• [Page text]
-=-=-

Who Needs an ICU Bed Most? New Study by IHPI members
ANN ARBOR, Mich. -- Just because a patient has had a heart attack, or a flare-up of their chronic heart or lung disease, doesn’t mean their next stop should be an intensive care unit, a new study suggests.
If they’re critically ill, of course, the ICU is the best place. But for patients in less-dire condition, an ICU stay may not increase their chance of survival, even as it costs more, the research finds.
Across America, hospitals vary widely in what they do with such patients – and doctors have little evidence to guide them on the best option for each patient. The new study could help lay the groundwork for more effective – and cost-effective – use of ICU care for these conditions.
Published by a team from the University of Michigan Institute for Healthcare Policy and Innovation in the Annals of the American Thoracic Society, the study is based on an analysis of more than 1.5 million Medicare records.
“ICU care can save lives, but it is also very costly,” says lead author Thomas Valley, MD, MSc, a pulmonary and critical care researcher at the U-M Medical School. “Our results highlight that there is a large group of patients who doctors have trouble figuring out whether the ICU will help them or not."
The data came from people who were hospitalized for a flare-up of chronic obstructive pulmonary disease or heart failure, or for a heart attack, over a three-year period. The researchers tracked how close they lived to the hospital where they were treated, and how often those hospitals admitted such patients to ICUs or general wards.

-=-=-

• [What you need to do]
1. In the ICU study text, substitute "limited evidence" for "little evidence" and give the passage starting at "Across America, hospitals" and ending at "for these conditions.".
2. According to the ICU study text, why might an intensive care unit not be the best next stop for a patient whose condition is less dire?

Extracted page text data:

-=-=-

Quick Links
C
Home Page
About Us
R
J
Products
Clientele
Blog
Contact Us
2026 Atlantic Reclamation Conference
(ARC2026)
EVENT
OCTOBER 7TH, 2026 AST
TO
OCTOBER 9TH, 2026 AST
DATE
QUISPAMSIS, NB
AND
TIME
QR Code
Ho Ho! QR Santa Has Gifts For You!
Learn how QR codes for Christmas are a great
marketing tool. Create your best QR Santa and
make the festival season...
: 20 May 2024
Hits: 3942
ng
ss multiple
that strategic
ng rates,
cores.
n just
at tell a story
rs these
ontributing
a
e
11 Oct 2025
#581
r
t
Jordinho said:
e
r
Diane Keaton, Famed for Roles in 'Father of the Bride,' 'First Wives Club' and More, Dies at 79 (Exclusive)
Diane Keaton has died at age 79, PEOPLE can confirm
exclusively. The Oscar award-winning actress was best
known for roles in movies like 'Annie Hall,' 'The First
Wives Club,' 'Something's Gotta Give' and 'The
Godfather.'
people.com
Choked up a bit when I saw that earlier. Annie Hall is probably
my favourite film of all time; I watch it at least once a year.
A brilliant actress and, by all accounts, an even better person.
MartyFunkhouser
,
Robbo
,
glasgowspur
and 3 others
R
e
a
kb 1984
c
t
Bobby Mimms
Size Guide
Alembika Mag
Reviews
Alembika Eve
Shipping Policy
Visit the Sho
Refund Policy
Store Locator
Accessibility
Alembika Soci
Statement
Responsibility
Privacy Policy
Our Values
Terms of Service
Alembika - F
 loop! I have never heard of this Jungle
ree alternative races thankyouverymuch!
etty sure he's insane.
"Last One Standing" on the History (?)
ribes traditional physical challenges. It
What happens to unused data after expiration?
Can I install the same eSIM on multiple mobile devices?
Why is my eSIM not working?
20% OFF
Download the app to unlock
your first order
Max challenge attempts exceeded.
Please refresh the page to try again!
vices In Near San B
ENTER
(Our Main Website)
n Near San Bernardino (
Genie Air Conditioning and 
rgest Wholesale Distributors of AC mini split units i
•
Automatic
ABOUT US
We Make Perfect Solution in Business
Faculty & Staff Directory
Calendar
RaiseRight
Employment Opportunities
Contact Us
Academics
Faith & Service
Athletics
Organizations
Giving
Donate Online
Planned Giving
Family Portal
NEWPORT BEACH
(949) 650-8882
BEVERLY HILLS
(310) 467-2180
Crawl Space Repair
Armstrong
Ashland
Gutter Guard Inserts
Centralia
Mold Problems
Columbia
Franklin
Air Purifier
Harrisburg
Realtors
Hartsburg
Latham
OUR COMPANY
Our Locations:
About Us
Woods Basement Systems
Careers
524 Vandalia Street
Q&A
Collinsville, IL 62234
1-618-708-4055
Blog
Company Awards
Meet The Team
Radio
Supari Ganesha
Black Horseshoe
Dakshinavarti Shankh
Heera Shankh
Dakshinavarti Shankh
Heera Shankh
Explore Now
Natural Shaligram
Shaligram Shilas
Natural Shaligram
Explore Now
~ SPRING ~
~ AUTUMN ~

-=-=-

• [Your responses]
1.
Across America, hospitals vary widely in what they do with such patients – and doctors have limited evidence to guide them on the best option for each patient. The new study could help lay the groundwork for more effective – and cost-effective – use of ICU care for these conditions.

2. For patients in less-dire condition, an ICU stay may not increase their chance of survival, even as it costs more. The ICU remains the best place for patients who are critically ill.